> _Exercise instructions_: Update the records from the line with "order: Pinales" to the line with "catalogue / barcode: US 1715284" by replacing "locality" with "site", and give those lines again with nothing else changed.

> _Input_:
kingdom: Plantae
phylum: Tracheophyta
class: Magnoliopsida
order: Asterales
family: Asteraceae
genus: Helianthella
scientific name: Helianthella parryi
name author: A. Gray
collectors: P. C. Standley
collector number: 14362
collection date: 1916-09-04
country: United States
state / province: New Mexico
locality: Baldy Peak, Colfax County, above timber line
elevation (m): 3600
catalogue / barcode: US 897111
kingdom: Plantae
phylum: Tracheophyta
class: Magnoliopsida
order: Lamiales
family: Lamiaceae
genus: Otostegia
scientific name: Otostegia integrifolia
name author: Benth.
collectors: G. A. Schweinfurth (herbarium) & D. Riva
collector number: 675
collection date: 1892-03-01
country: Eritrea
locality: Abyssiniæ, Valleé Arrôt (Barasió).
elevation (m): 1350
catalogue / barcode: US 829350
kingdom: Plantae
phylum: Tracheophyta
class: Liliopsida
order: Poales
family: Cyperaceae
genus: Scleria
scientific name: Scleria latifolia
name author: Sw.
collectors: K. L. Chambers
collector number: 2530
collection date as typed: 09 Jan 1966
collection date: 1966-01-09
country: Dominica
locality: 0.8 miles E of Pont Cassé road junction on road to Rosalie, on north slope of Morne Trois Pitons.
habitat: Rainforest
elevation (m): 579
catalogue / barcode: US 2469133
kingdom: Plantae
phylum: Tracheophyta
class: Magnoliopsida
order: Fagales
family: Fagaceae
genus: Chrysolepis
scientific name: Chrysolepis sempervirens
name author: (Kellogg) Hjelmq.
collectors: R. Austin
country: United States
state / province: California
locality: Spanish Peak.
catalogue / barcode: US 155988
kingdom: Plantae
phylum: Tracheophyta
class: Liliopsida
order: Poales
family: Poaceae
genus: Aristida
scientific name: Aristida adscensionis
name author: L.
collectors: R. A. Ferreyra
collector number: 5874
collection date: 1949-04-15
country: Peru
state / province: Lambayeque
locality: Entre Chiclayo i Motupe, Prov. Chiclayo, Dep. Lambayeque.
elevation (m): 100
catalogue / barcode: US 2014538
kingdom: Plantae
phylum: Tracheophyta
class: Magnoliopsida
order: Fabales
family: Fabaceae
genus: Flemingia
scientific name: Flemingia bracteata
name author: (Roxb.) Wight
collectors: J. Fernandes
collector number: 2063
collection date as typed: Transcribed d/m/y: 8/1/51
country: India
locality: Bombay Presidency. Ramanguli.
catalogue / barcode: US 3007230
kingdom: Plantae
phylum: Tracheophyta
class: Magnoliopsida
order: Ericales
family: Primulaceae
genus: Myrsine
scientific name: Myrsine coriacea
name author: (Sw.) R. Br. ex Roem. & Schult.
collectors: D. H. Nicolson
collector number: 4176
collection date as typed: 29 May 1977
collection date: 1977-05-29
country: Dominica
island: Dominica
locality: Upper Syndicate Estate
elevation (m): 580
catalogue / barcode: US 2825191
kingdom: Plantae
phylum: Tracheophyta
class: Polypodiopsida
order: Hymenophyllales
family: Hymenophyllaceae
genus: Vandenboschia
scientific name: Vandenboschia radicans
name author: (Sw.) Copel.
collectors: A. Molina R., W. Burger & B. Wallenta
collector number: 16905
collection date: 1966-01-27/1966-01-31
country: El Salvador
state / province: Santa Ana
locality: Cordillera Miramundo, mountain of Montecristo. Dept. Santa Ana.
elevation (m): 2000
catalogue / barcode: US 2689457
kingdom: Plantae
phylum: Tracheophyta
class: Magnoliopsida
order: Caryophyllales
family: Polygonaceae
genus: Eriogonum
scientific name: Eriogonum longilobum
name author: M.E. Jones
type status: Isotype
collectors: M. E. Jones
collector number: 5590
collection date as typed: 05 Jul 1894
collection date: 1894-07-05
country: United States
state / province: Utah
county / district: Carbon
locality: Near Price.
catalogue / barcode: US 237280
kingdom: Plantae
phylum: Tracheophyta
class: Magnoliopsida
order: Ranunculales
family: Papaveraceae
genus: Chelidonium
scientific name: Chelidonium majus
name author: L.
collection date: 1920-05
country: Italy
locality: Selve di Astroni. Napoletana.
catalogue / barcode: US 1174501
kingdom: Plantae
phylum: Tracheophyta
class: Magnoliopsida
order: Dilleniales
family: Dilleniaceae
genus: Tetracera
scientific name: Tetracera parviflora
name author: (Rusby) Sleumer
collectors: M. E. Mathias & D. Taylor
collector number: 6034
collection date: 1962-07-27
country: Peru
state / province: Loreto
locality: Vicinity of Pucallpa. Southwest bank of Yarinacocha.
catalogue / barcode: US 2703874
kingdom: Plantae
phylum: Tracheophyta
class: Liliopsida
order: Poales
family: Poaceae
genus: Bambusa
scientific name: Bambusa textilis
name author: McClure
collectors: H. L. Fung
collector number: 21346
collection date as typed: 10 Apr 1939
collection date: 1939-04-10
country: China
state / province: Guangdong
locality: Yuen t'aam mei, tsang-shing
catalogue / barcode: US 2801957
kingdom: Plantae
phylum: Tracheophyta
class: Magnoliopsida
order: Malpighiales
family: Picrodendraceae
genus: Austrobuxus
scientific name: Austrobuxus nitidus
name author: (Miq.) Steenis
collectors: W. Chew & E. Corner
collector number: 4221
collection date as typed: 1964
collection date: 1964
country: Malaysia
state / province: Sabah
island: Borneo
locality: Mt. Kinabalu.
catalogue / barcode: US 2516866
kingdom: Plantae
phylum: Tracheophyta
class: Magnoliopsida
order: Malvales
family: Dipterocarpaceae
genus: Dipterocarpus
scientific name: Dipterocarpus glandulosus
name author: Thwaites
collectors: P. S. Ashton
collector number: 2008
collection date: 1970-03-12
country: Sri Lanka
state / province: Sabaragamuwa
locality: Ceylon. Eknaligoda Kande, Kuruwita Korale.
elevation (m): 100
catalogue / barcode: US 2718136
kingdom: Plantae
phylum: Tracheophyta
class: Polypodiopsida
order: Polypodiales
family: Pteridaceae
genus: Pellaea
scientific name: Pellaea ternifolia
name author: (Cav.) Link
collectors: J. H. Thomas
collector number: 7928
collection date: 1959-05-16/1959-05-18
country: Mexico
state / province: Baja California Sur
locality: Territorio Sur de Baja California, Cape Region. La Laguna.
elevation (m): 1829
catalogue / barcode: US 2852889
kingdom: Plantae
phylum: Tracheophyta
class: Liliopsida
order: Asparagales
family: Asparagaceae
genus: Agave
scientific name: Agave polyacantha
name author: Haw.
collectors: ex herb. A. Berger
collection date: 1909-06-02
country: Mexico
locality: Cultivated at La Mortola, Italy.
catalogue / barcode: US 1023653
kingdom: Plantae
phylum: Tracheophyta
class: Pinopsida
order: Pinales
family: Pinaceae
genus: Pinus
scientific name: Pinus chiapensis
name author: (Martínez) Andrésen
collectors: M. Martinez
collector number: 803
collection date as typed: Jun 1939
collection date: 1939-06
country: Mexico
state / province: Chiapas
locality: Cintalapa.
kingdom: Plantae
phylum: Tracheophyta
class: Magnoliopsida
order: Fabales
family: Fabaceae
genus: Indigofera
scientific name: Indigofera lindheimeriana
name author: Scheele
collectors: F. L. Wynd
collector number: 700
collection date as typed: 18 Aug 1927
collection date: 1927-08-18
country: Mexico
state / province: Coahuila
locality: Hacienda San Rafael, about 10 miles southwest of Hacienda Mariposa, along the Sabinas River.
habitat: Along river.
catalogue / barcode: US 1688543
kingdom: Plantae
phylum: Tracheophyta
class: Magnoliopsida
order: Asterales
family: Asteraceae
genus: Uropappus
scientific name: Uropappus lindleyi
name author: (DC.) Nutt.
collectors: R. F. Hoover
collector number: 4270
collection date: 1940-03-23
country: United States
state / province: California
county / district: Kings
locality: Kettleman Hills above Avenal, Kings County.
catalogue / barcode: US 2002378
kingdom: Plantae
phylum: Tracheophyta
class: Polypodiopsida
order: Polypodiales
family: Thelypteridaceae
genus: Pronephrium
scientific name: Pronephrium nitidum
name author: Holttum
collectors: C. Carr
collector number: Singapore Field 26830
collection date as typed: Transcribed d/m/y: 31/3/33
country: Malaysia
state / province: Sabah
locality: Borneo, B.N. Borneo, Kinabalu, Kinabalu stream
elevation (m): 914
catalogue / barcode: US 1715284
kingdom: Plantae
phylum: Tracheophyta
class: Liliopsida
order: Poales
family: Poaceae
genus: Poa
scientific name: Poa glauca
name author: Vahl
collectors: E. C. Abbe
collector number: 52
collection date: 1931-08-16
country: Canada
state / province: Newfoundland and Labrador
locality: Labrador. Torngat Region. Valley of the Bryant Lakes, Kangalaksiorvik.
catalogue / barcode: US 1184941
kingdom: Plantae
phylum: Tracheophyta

> _Answer to the problem_:
order: Pinales
family: Pinaceae
genus: Pinus
scientific name: Pinus chiapensis
name author: (Martínez) Andrésen
collectors: M. Martinez
collector number: 803
collection date as typed: Jun 1939
collection date: 1939-06
country: Mexico
state / province: Chiapas
site: Cintalapa.
kingdom: Plantae
phylum: Tracheophyta
class: Magnoliopsida
order: Fabales
family: Fabaceae
genus: Indigofera
scientific name: Indigofera lindheimeriana
name author: Scheele
collectors: F. L. Wynd
collector number: 700
collection date as typed: 18 Aug 1927
collection date: 1927-08-18
country: Mexico
state / province: Coahuila
site: Hacienda San Rafael, about 10 miles southwest of Hacienda Mariposa, along the Sabinas River.
habitat: Along river.
catalogue / barcode: US 1688543
kingdom: Plantae
phylum: Tracheophyta
class: Magnoliopsida
order: Asterales
family: Asteraceae
genus: Uropappus
scientific name: Uropappus lindleyi
name author: (DC.) Nutt.
collectors: R. F. Hoover
collector number: 4270
collection date: 1940-03-23
country: United States
state / province: California
county / district: Kings
site: Kettleman Hills above Avenal, Kings County.
catalogue / barcode: US 2002378
kingdom: Plantae
phylum: Tracheophyta
class: Polypodiopsida
order: Polypodiales
family: Thelypteridaceae
genus: Pronephrium
scientific name: Pronephrium nitidum
name author: Holttum
collectors: C. Carr
collector number: Singapore Field 26830
collection date as typed: Transcribed d/m/y: 31/3/33
country: Malaysia
state / province: Sabah
site: Borneo, B.N. Borneo, Kinabalu, Kinabalu stream
elevation (m): 914
catalogue / barcode: US 1715284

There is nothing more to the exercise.